= Assigned task =
Write out the stretch from the line containing "left wrist: (363, 287, 11)" through the line containing "left ankle: (654, 592, -6)", putting "foot" in place of "ankle" wherever it occurs and changing nothing else.
---- Information shown
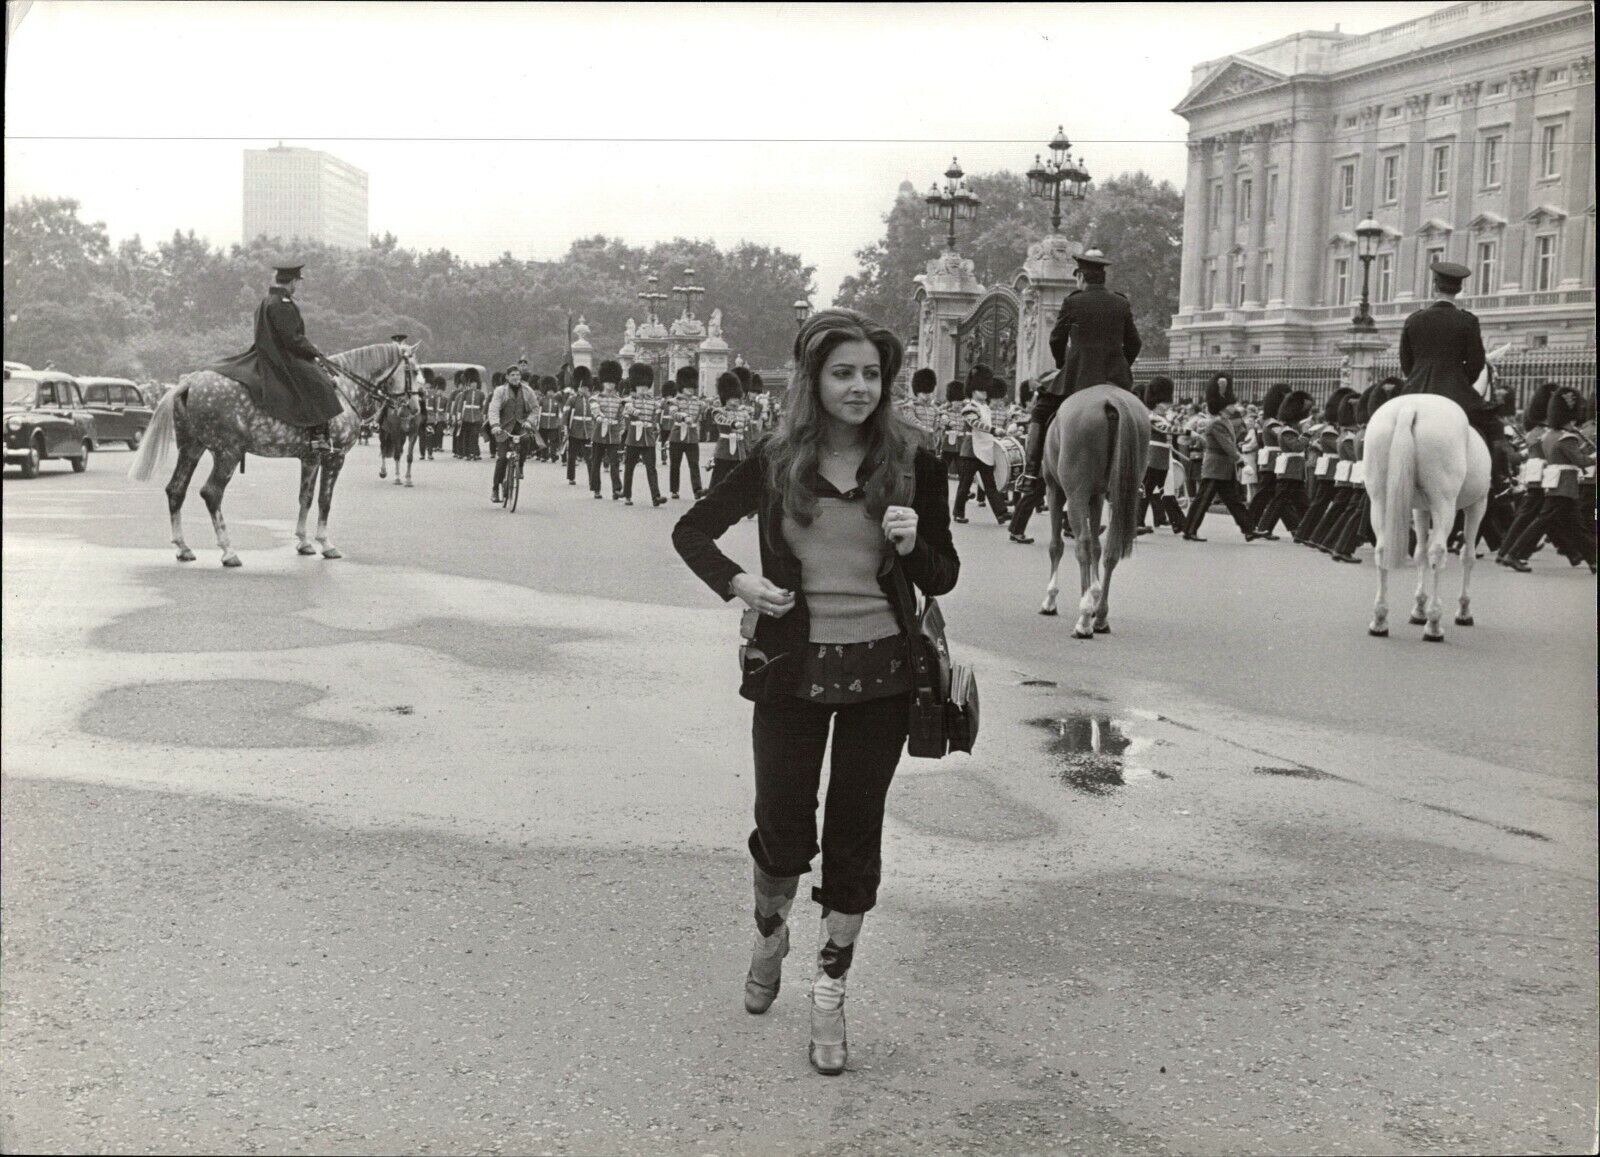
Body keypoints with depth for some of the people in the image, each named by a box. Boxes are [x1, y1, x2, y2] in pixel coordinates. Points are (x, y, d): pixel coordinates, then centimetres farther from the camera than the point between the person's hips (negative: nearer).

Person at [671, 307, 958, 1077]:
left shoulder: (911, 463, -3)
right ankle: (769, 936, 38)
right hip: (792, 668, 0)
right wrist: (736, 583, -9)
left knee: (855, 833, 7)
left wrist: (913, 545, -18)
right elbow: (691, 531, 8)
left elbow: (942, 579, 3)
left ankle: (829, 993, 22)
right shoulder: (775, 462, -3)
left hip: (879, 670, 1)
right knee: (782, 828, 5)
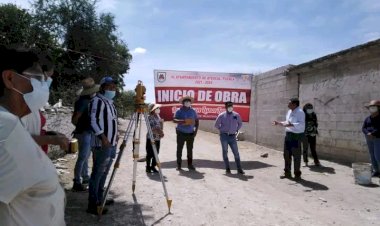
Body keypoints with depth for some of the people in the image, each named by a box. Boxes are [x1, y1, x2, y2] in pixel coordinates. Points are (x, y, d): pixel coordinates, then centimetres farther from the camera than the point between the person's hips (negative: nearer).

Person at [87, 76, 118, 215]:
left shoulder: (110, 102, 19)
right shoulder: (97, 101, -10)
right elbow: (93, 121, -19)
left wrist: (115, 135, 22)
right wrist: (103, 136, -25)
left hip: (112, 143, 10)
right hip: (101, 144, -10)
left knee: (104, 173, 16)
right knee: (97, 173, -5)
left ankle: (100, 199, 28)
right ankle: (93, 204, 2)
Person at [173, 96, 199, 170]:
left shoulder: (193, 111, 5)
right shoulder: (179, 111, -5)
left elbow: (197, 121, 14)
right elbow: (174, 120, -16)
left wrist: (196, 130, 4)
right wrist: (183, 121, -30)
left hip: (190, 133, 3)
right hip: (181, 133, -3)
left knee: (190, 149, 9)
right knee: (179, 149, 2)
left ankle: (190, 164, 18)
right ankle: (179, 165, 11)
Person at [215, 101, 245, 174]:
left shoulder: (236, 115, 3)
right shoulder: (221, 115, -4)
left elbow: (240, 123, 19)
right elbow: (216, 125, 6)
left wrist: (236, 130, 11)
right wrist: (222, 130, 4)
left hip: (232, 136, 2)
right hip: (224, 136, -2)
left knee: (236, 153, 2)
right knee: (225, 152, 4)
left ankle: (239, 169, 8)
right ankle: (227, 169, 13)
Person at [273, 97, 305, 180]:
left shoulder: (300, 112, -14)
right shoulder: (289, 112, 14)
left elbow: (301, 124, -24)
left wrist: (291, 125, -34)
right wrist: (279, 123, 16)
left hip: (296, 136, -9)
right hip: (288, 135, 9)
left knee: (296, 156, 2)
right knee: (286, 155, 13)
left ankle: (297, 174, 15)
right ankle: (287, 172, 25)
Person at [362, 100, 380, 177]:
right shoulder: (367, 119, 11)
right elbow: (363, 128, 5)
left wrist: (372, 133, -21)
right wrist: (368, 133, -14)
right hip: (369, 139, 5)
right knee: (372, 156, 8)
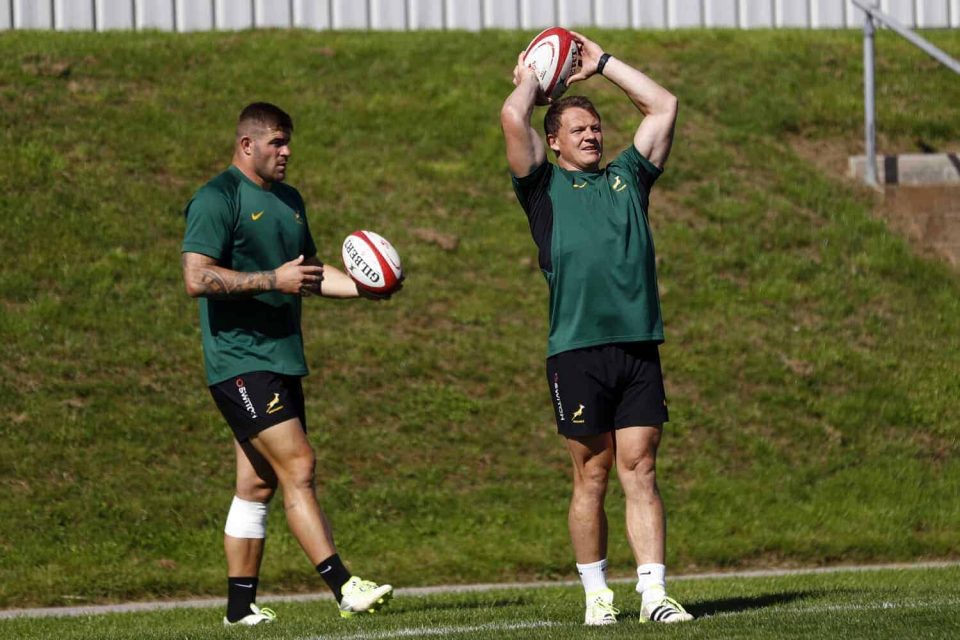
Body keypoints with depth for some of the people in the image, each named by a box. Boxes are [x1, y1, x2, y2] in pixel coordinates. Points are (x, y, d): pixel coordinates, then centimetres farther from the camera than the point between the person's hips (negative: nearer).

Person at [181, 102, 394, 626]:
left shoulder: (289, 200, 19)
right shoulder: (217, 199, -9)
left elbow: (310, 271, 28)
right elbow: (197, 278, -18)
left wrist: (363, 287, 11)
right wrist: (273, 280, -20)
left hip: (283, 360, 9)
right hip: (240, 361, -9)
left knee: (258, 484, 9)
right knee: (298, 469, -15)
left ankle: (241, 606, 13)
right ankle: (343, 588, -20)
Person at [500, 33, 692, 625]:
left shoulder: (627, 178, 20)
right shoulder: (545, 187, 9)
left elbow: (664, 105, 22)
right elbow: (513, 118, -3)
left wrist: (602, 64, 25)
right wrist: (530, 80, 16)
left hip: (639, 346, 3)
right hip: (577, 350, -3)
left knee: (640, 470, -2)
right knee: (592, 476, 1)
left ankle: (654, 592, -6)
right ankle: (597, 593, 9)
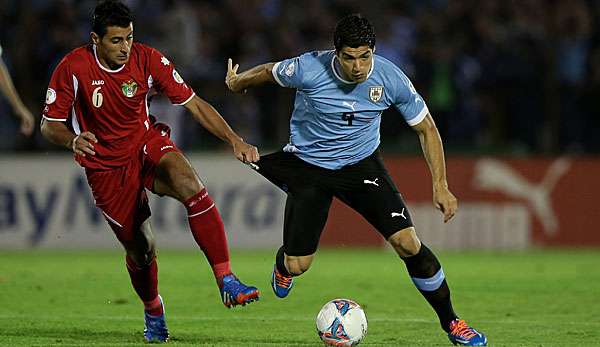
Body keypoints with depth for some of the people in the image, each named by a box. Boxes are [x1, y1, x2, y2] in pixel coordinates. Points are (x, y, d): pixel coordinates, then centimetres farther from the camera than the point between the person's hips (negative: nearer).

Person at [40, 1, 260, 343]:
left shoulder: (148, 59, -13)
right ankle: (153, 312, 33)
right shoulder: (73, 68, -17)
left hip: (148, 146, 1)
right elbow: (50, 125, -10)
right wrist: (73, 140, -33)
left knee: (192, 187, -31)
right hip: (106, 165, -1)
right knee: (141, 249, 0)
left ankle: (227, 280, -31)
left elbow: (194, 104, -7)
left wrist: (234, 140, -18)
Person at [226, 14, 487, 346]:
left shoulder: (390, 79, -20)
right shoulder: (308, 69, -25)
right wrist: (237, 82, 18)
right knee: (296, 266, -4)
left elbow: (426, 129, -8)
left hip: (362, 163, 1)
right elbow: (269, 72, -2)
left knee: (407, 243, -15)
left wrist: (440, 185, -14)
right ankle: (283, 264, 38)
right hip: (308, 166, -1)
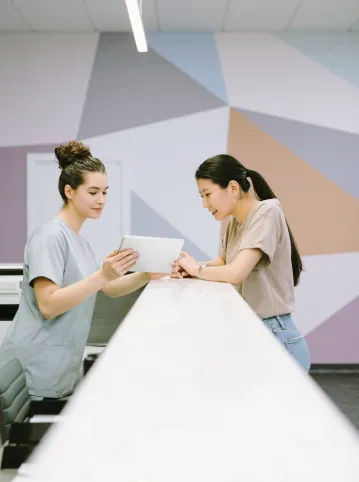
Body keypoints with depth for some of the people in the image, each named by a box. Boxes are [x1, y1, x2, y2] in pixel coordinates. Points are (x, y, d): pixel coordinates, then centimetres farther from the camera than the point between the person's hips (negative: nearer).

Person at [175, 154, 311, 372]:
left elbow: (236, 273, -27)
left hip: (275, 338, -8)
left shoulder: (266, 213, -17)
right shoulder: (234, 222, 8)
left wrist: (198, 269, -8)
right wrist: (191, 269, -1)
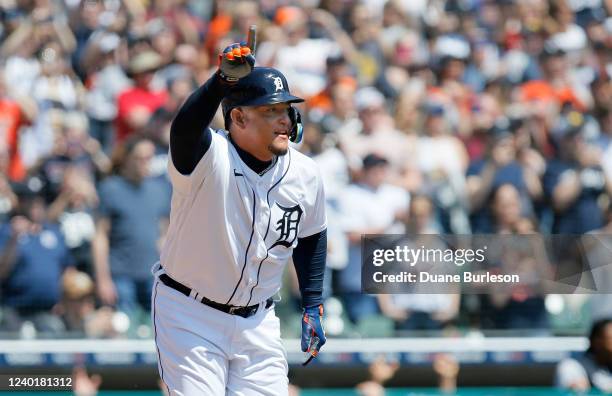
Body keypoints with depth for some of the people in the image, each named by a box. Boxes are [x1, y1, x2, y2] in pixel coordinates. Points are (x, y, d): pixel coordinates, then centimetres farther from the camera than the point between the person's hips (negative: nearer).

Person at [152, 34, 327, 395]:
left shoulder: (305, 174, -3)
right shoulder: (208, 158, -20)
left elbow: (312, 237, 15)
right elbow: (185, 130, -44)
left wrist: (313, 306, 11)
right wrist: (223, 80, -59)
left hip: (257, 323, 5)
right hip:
--------
= Reply to the exercise =
left wrist: (363, 287, 11)
right wrist: (273, 280, -20)
left hip: (283, 360, 9)
right hip: (240, 361, -9)
left knee: (258, 484, 9)
right knee: (298, 469, -15)
left foot: (241, 606, 13)
right foot: (343, 588, -20)
Person at [500, 33, 692, 625]:
left shoulder: (627, 178, 20)
right shoulder: (545, 187, 9)
left elbow: (664, 105, 22)
right elbow: (513, 118, -3)
left wrist: (602, 64, 25)
right wrist: (530, 80, 16)
left hip: (639, 346, 3)
right hip: (577, 350, -3)
left knee: (640, 470, -2)
right knee: (592, 476, 1)
left foot: (654, 592, -6)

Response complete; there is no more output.